Re: [PATCH 09/39] sched: Add @reason to sched_class->rq_{on|off}line()

Peter Zijlstra <peterz@xxxxxxxxxxxxx> · Wed, 26 Jun 2024 10:23:42 +0200

On Tue, Jun 25, 2024 at 01:41:01PM -1000, Tejun Heo wrote:
> Hello,
> 
> On Tue, Jun 25, 2024 at 10:29:26AM +0200, Peter Zijlstra wrote:
> ...
> > > Taking a step back to the sched domains. They don't translate well to
> > > sched_ext schedulers where task to CPU associations are often more dynamic
> > > (e.g. multiple CPUs sharing a task queue) and load balancing operations can
> > > be implemented pretty differently from CFS. The benefits of exposing sched
> > > domains directly to the BPF schedulers is unclear as most of relevant
> > > information can be obtained from userspace already.
> > 
> > Either which way around you want to turn it, you must not violate
> > partitions. If a bpf thing isn't capable of handling partitions, you
> > must refuse loading it when a partition exists and equally disallow
> > creation of partitions when it does load.
> > 
> > For partitions specifically, you only need the root_domain, not the full
> > sched_domain trees.
> > 
> > I'm aware you have these shared runqueues, but you don't *have* to do
> > that. Esp. so if the user explicitly requested partitions.
> 
> As a quick work around, I can just disallow / eject the BPF scheduler when
> partitioning is configured. However, I think I'm still missing something and
> would appreciate if you can fill me in.
> 
> Abiding by core scheduling configuration is critical because it has direct
> user visible and security implications and this can be tested from userspace
> - are two threads which shouldn't be on the same core on the same core or
> not? So, the violation condition is pretty clear.
> 
> However, I'm not sure how partioning is similar.

I'm not sure what you mean. It's like violating the cpumask, probably
not a big deal, but against the express wishes of the user.

> My understanding is that it
> works as a barrier for the load balancer. LB on this side can't look there
> and LB on that side can't look here. However, isn't the impact purely
> performance / isolation difference? 

Yes. But this isolation is very important to some people.

> IOW, let's say you laod a BPF scheduler
> which consumes the partition information but doesn't do anything differently
> based on it. cpumasks are still enforced the same and I can't think of
> anything which userspace would be able to test to tell whether partitioning
> is working or not.

So barring a few caveats it really boils down to a task staying in the
partition it's part of.

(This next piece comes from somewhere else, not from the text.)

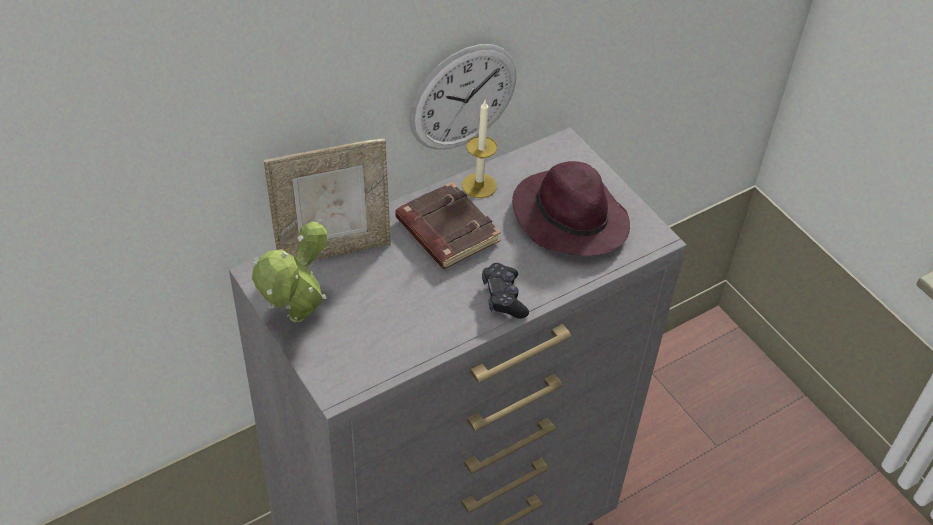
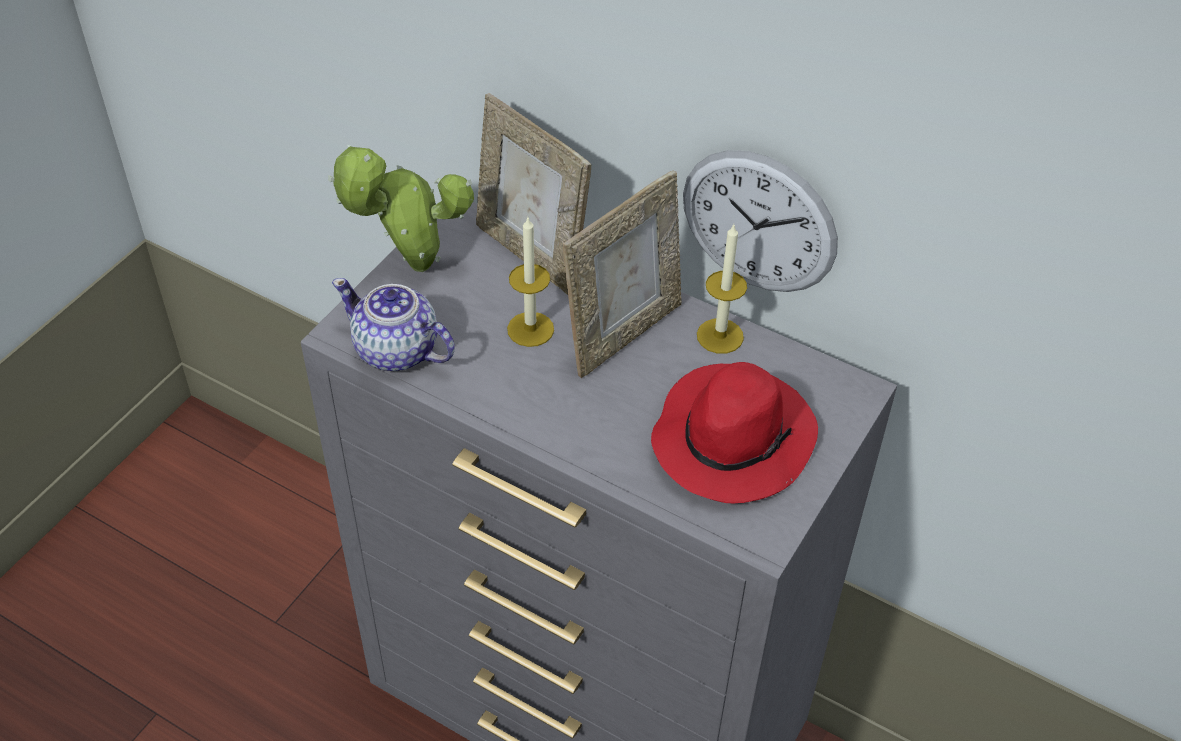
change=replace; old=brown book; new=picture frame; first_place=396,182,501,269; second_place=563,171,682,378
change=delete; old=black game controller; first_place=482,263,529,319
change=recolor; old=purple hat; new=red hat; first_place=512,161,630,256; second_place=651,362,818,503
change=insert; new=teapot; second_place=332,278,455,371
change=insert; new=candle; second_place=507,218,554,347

If you ever see it leave, you know you got a
problem.

Now, there's a bunch of ways to actually create partitions:

 - cpuset
 - cpuset-v2
 - isolcpus boot crap

And they're all subtly different iirc, but IIRC the cpuset ones are
simplest since the task is part of a cgroup and the cgroup cpumask is
imposed on them and things should be fairly straight forward.

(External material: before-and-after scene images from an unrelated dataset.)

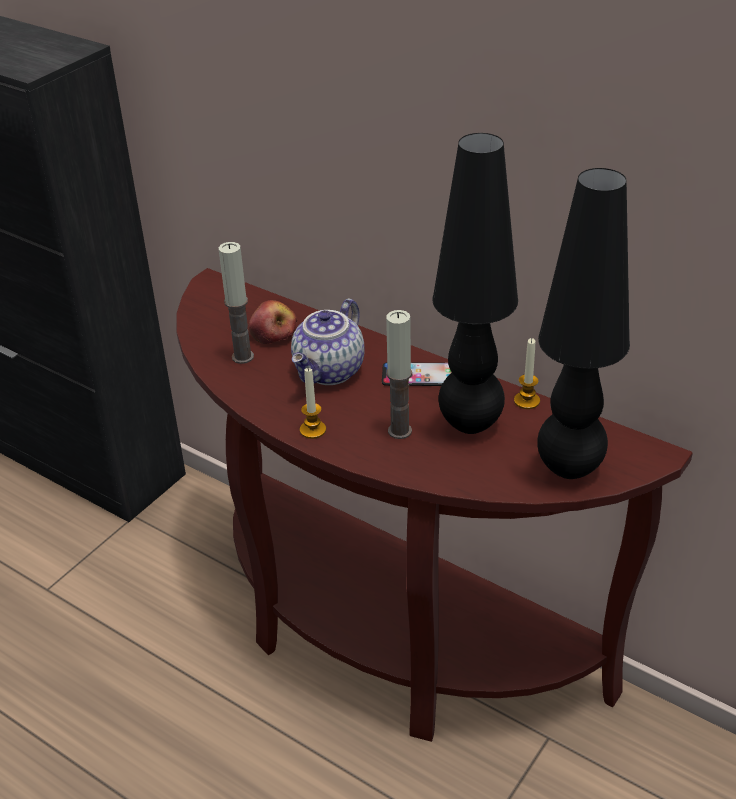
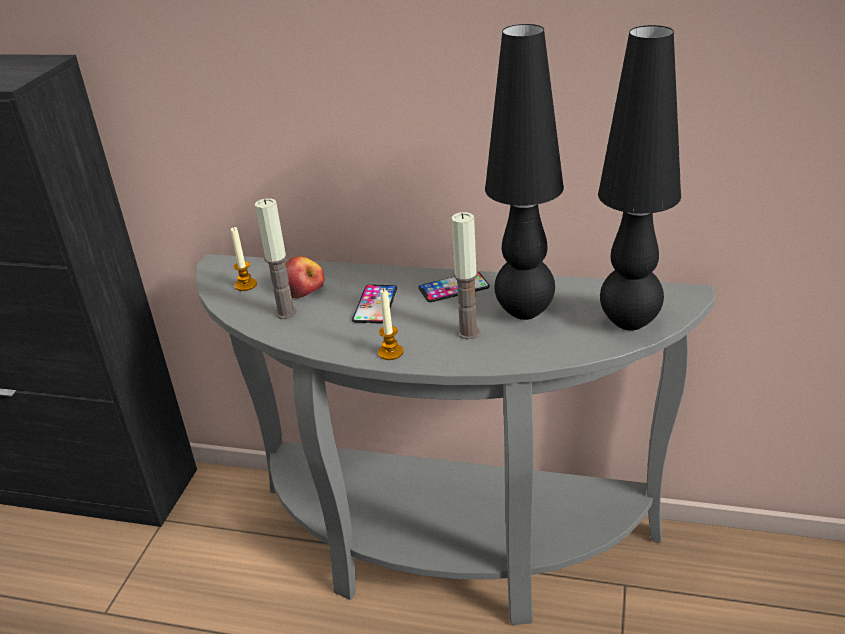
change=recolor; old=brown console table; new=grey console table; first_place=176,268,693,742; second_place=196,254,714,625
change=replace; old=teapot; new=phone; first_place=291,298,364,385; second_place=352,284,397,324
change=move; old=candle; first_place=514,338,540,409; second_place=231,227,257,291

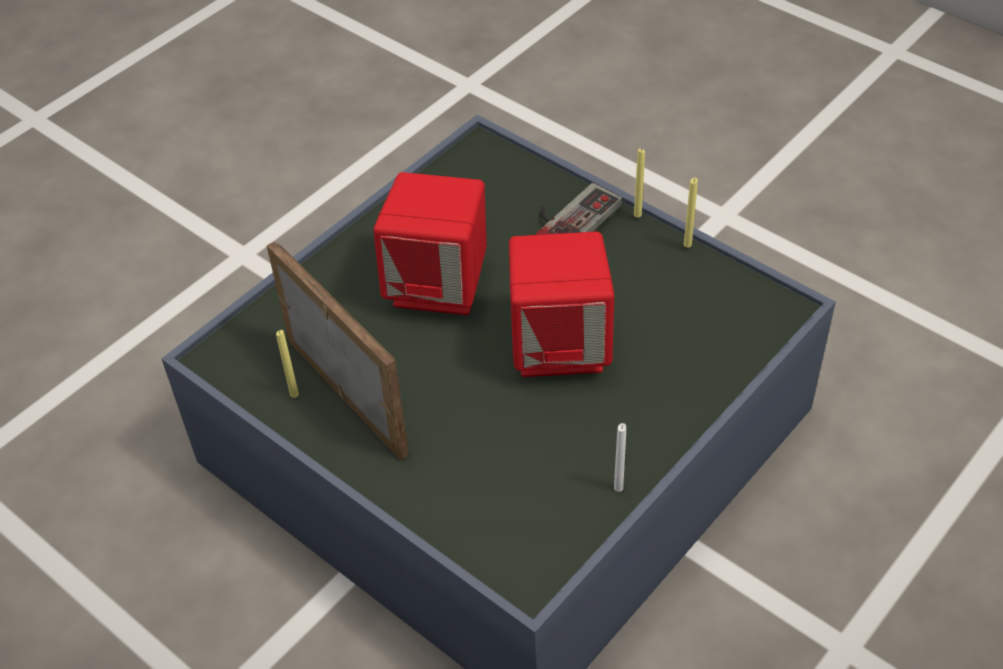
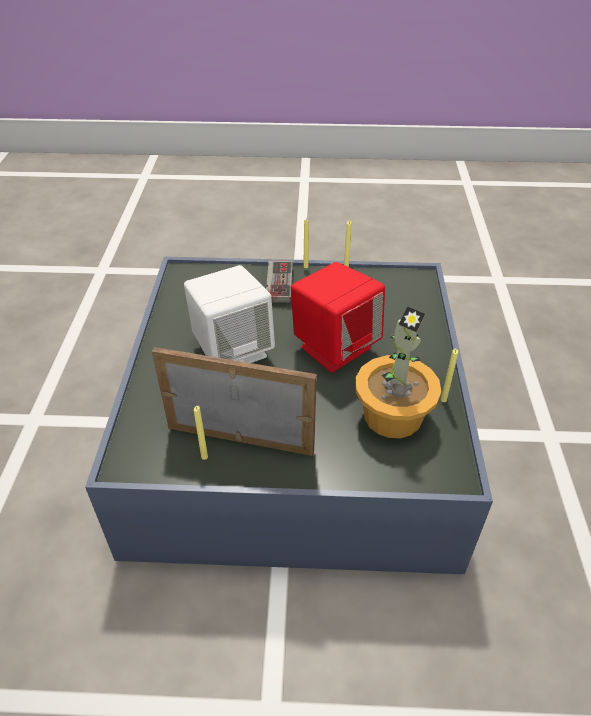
change=recolor; old=red speaker; new=white speaker; first_place=373,172,487,315; second_place=184,265,275,363
change=recolor; old=white candle; new=yellow candle; first_place=614,423,626,492; second_place=441,349,458,402
change=insert; new=potted plant; second_place=355,306,441,438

The isolcpus thing creates a pile of single CPU partitions and people
have to manually set cpu-affinity, and here we have some hysterical
behaviour that I would love to change but have not yet dared do --
because I know there's people doing dodgy things because they've been
sending 'bug' reports.

Specifically it is possible to set a cpumask that spans multiple
partitions :-( Traditionally the behaviour was that it would place the
task on the lowest cpu number, the current behaviour is the task it
placed randomly on any CPU in the given mask.

It is my opinion that both behaviours are correct, since after all, we
don't violate the given constraint, the user provided mask. If that's
not what you wanted, you should be setting something else etc..

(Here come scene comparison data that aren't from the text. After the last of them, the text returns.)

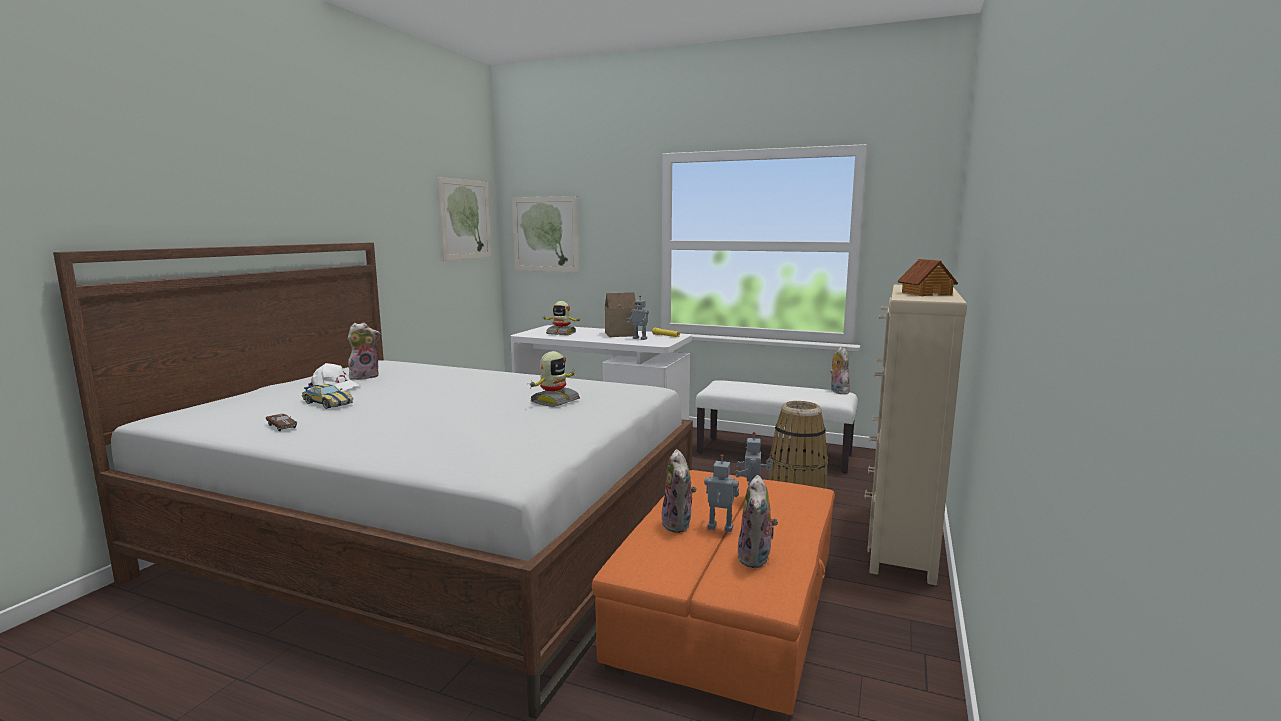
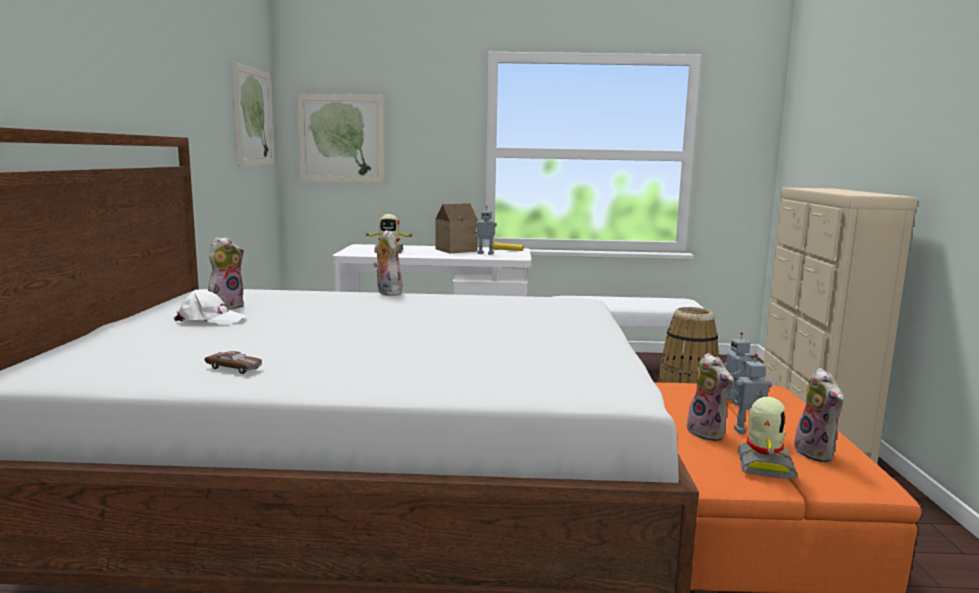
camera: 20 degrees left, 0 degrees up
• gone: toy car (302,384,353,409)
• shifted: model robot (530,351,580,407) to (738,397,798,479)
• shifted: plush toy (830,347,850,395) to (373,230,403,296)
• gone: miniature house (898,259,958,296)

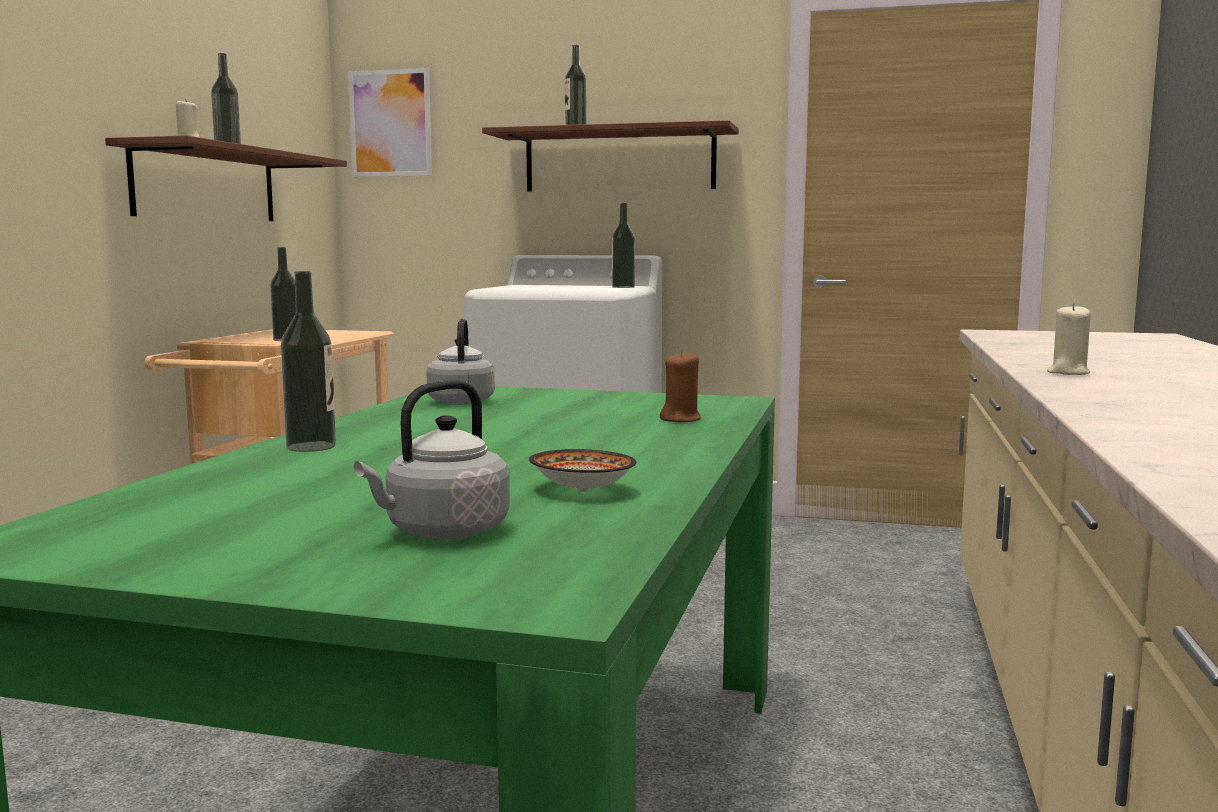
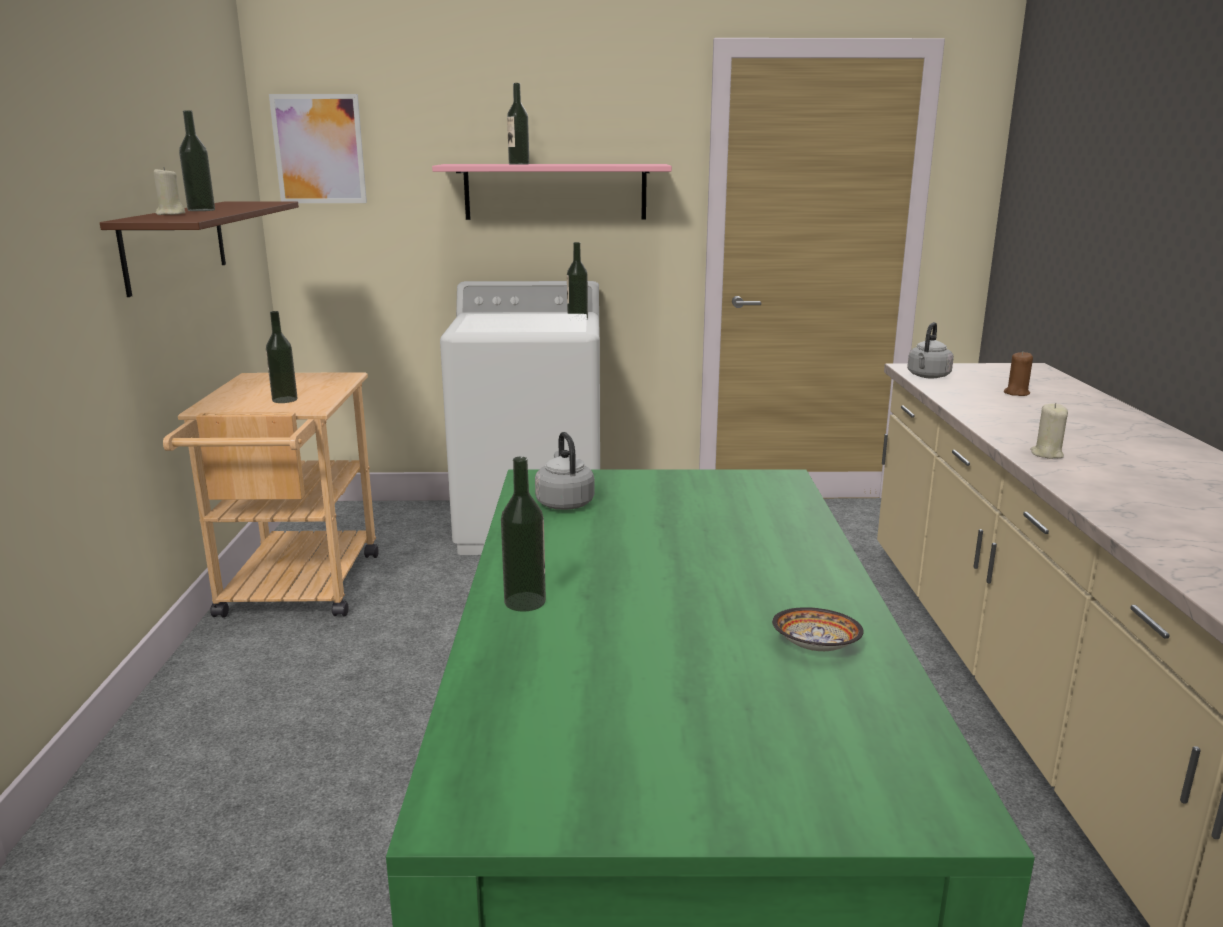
camera: 15 degrees left, 10 degrees up
• shifted: grey kettle (354,380,510,539) to (907,322,954,378)
• repainted: brownish bracket shelf (482,120,739,191) to pinkish bracket shelf (432,164,672,220)
• shifted: brownish candle (660,351,701,422) to (1004,352,1033,396)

I've proposed rejecting a cpumask that spans partitions -- I've not yet
done this, because clearly people are doing this, however misguided. But
perhaps we should just bite the bullet and cause pain -- dunno.

Anyway, tl;dr, you can have a cpumask wider than a parition and people
still not wanting migrations to happen.

> If the only difference partitions make is on performance. 

People explicitly did not want migrations there -- otherwise they would
not have gone to the trouble of setting up the partitions in the first
place.

> While it would
> make sense to communicate partitions to the BPF scheduler, would it make
> sense to reject BPF scheduler based on it? ie. Assuming that the feature is
> implemented, what would distinguish between one BPF scheduler which handles
> partitions specially and the other which doesn't care?

Correctness? Anyway, can't you handle this in the kernel part, simply
never allow a shared runqueue to cross a root_domain's mask and put some
WARNs on to ensure constraints are respected etc.? Should be fairly
simple to check prev_cpu and new_cpu are having the same root_domain for
instance.